→ **PROBLEM TO WORK ON**:
In the entries below, begin at the line that has "focal_35mm: 32" and stop after the line that has "exposure_s: 1/180"; output those lines exactly, leaving out pictures.
:::
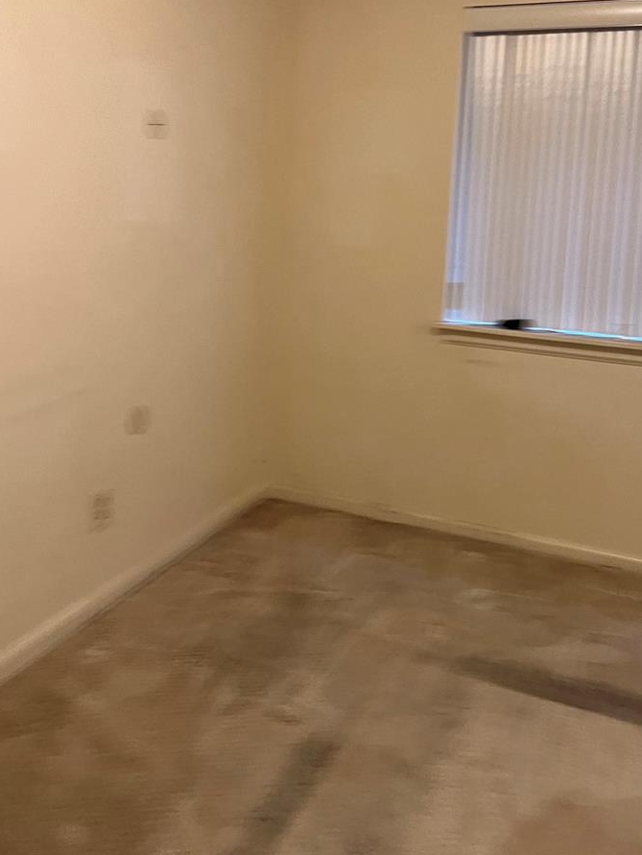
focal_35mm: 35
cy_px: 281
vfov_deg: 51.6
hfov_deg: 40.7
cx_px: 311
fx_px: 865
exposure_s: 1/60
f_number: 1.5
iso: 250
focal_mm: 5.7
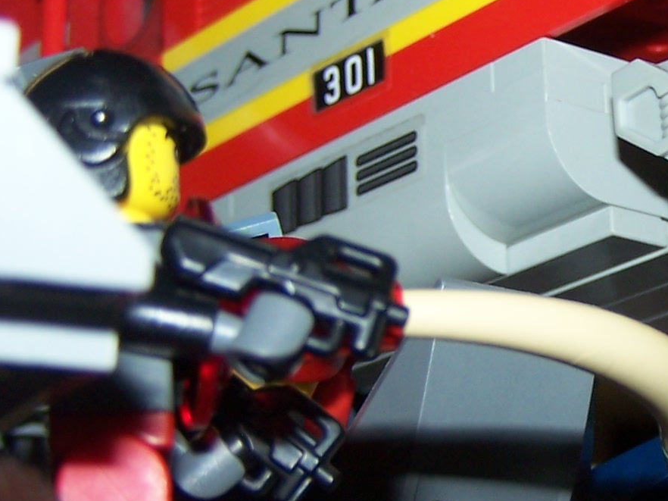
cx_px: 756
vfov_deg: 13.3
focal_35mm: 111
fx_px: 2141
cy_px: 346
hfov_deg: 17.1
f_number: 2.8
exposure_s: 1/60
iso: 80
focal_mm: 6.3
:::
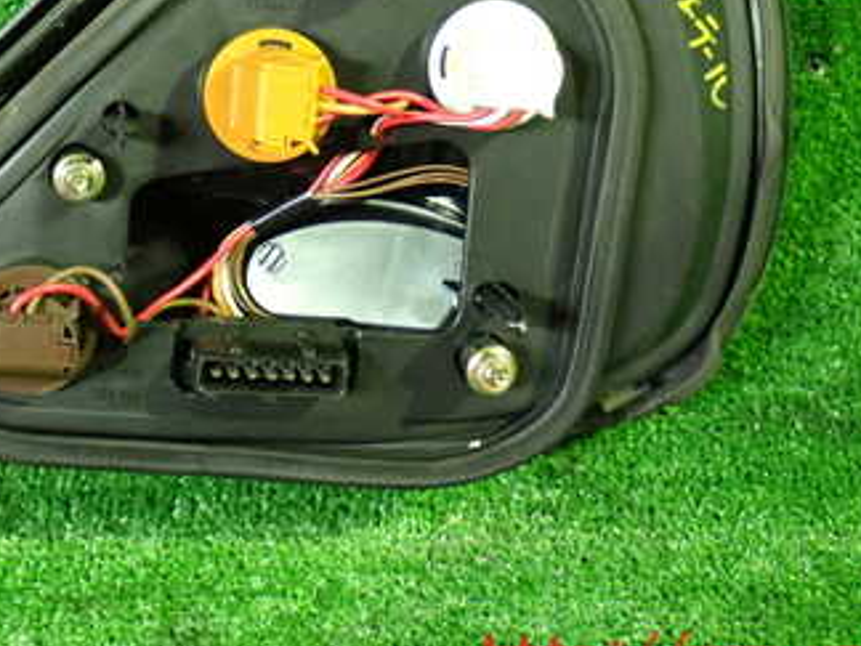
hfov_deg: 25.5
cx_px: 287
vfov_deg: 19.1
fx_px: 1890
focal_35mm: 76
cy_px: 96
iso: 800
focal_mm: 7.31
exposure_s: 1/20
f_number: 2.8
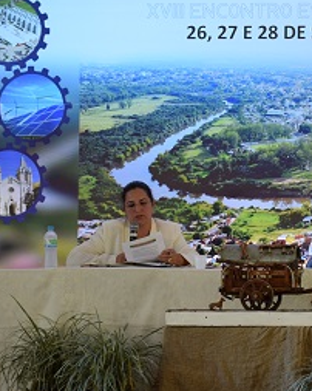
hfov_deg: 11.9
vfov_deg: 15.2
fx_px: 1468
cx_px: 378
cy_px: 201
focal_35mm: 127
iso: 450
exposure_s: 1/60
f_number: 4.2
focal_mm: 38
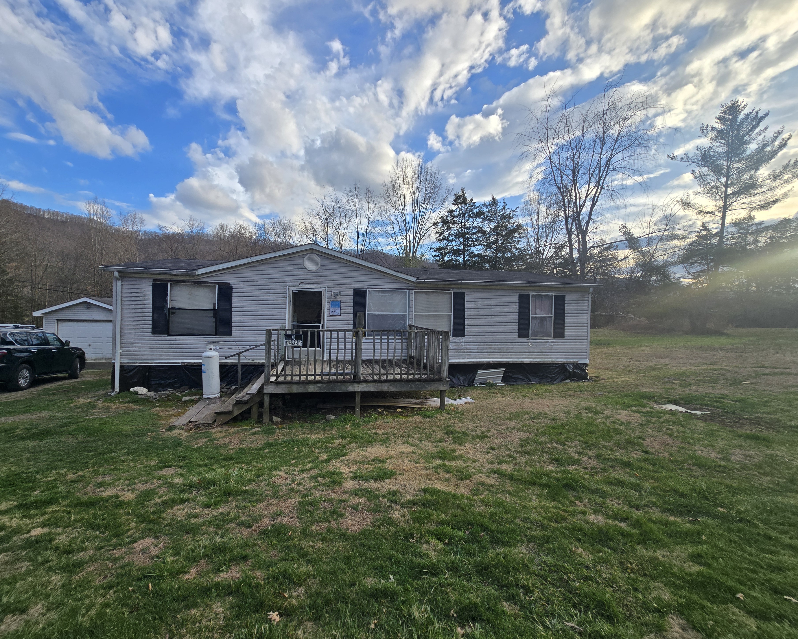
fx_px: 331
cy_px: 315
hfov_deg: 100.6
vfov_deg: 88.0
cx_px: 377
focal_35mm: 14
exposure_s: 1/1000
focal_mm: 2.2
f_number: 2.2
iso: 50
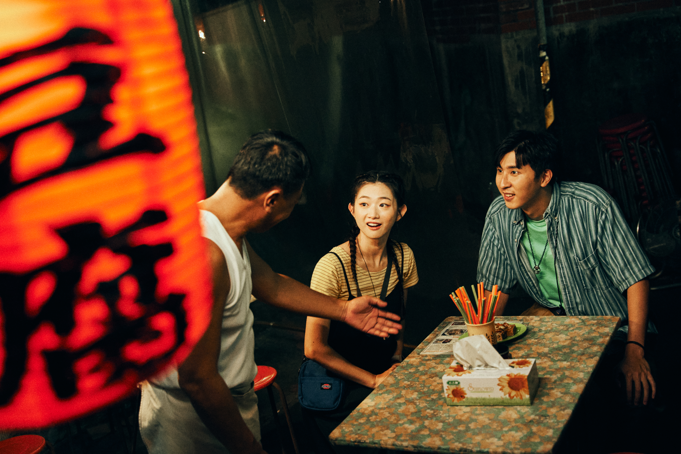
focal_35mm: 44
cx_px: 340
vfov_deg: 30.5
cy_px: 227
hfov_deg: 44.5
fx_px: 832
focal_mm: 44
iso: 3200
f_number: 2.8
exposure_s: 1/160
:::
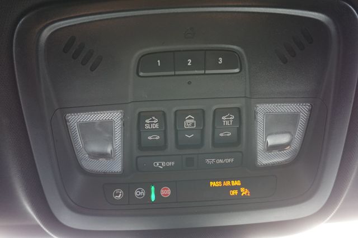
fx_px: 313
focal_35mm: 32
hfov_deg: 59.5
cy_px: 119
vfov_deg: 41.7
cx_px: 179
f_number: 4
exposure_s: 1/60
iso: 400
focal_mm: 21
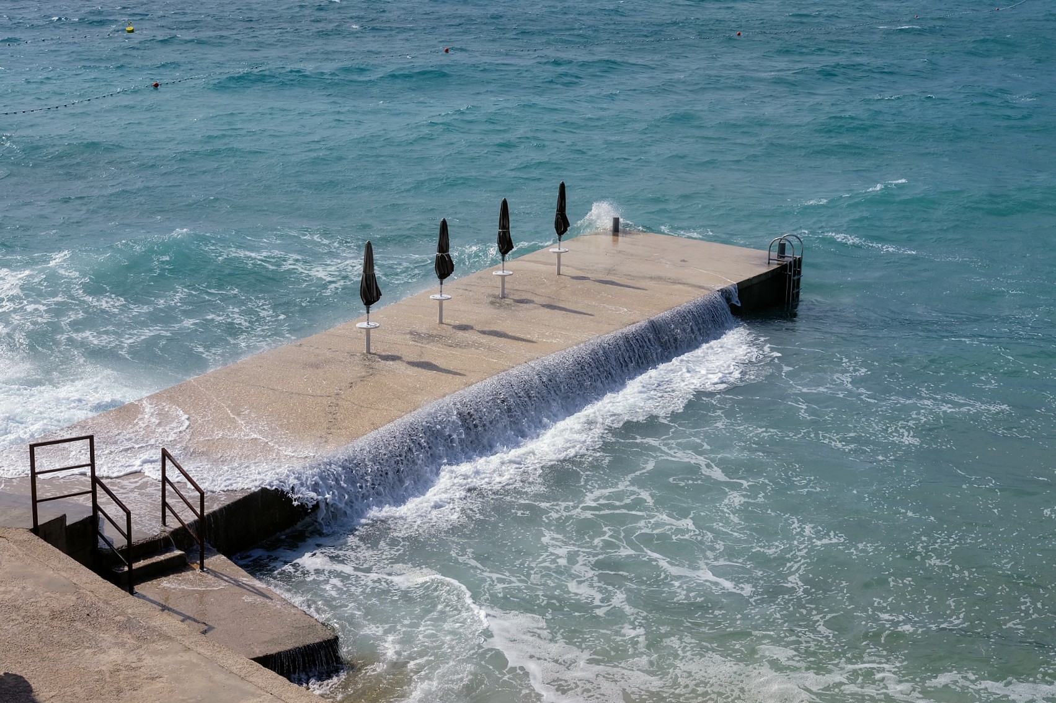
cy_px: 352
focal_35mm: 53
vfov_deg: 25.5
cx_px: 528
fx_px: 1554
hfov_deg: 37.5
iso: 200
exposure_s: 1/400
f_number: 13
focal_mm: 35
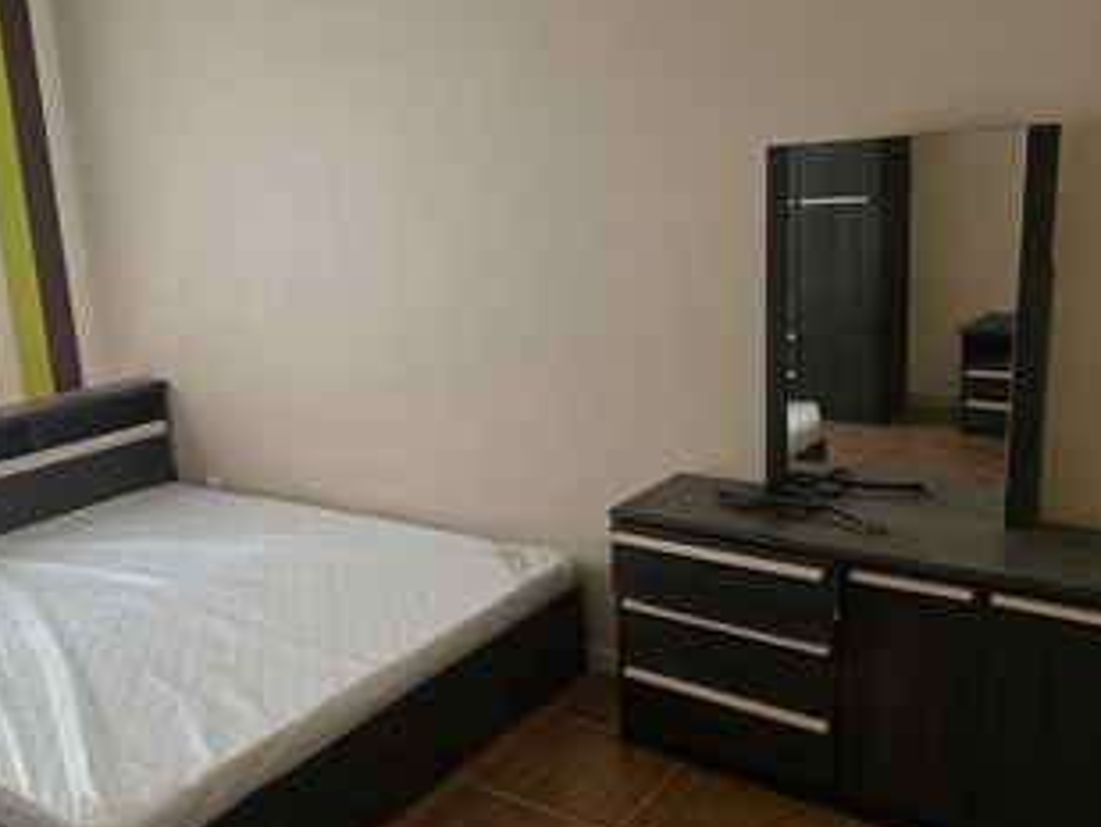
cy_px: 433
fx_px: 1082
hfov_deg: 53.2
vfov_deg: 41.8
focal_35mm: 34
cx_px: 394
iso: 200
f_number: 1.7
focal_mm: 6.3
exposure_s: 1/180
:::
→ **ANSWER TO THIS TASK**:
focal_35mm: 32
hfov_deg: 59.5
cy_px: 119
vfov_deg: 41.7
cx_px: 179
f_number: 4
exposure_s: 1/60
iso: 400
focal_mm: 21
cy_px: 352
focal_35mm: 53
vfov_deg: 25.5
cx_px: 528
fx_px: 1554
hfov_deg: 37.5
iso: 200
exposure_s: 1/400
f_number: 13
focal_mm: 35
cy_px: 433
fx_px: 1082
hfov_deg: 53.2
vfov_deg: 41.8
focal_35mm: 34
cx_px: 394
iso: 200
f_number: 1.7
focal_mm: 6.3
exposure_s: 1/180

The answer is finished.